In deze zaak heeft het Gerechtshof 's-Hertogenbosch op 9 januari 2014 uitspraak gedaan in hoger beroep over het ouderlijk gezag van een minderjarige zoon, geboren uit het huwelijk van de moeder en de vader. De moeder, appellante, verzocht om het eenhoofdig gezag over de minderjarige, terwijl de vader, verweerder, geen verweerschrift indiende. De rechtbank Oost-Brabant had eerder de verzoeken van de moeder afgewezen, wat leidde tot het hoger beroep. De mondelinge behandeling vond plaats op 26 november 2013, waarbij de moeder werd bijgestaan door haar advocaat, mr. M. Poort-van der Meeren, en de Raad voor de Kinderbescherming en Stichting Bureau Jeugdzorg Noord-Brabant ook aanwezig waren.

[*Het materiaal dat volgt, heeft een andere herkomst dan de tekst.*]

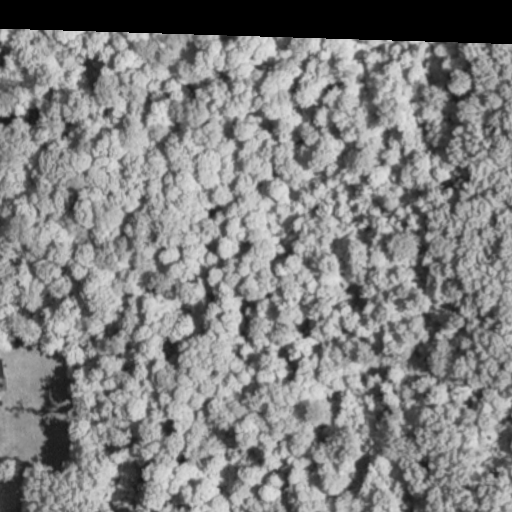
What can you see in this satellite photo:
building: (2, 370)
building: (25, 508)
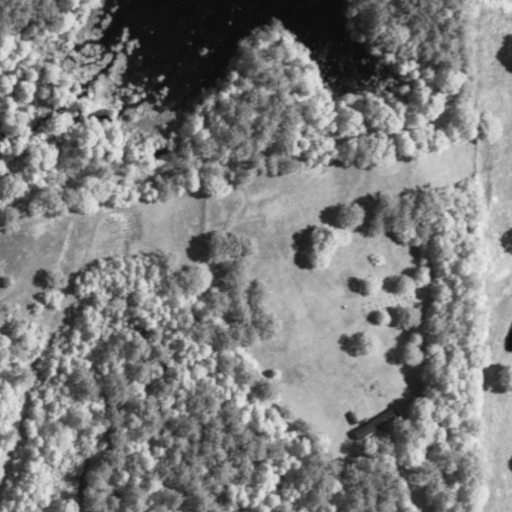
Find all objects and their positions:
building: (374, 425)
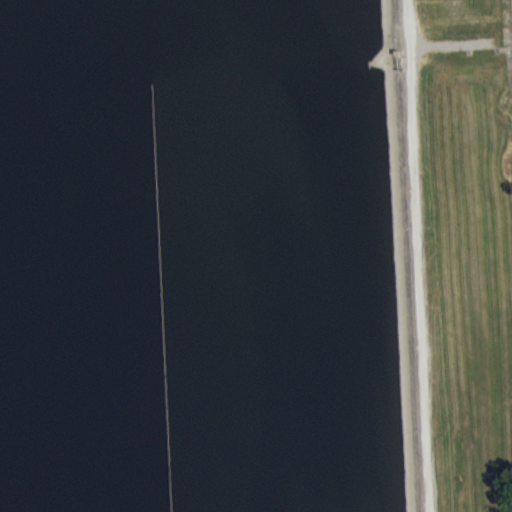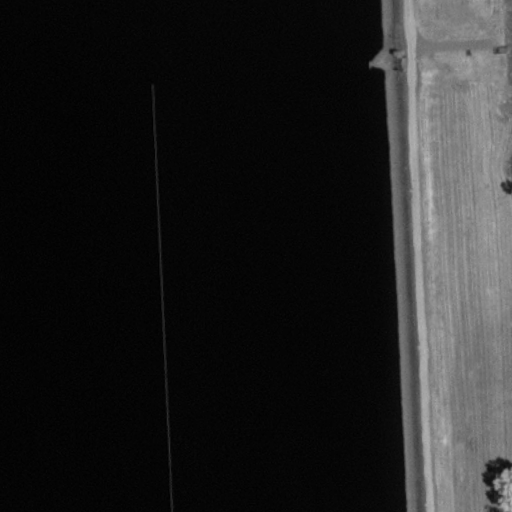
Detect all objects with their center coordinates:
wastewater plant: (256, 256)
road: (421, 256)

Het hof constateerde dat de minderjarige sinds zijn geboorte bij de moeder woont en dat er geen normale omgang tussen de vader en de minderjarige heeft plaatsgevonden. De vader had zich in 2011 naar België verhuisd, wat de omgang bemoeilijkte. De moeder voerde aan dat de vader zich onbereikbaar opstelde en dat er geen gezamenlijke beslissingen over de opvoeding van de minderjarige konden worden genomen. De stichting en de raad gaven aan dat het in het belang van de minderjarige was dat de moeder alleen het gezag zou uitoefenen, om zo de omgangscontacten te bevorderen.
Het hof oordeelde dat de omstandigheden zodanig waren gewijzigd dat het gezamenlijk gezag niet langer in het belang van de minderjarige was. De vader had zich distantiëerde van de minderjarige en toonde weinig betrokkenheid. Het hof besloot daarom de bestreden beschikking te vernietigen en het verzoek van de moeder om alleen het gezag over de minderjarige toe te wijzen, te honoreren. De beslissing werd uitvoerbaar bij voorraad verklaard, en de griffier werd verzocht om een afschrift van de uitspraak naar de rechtbank Oost-Brabant te sturen.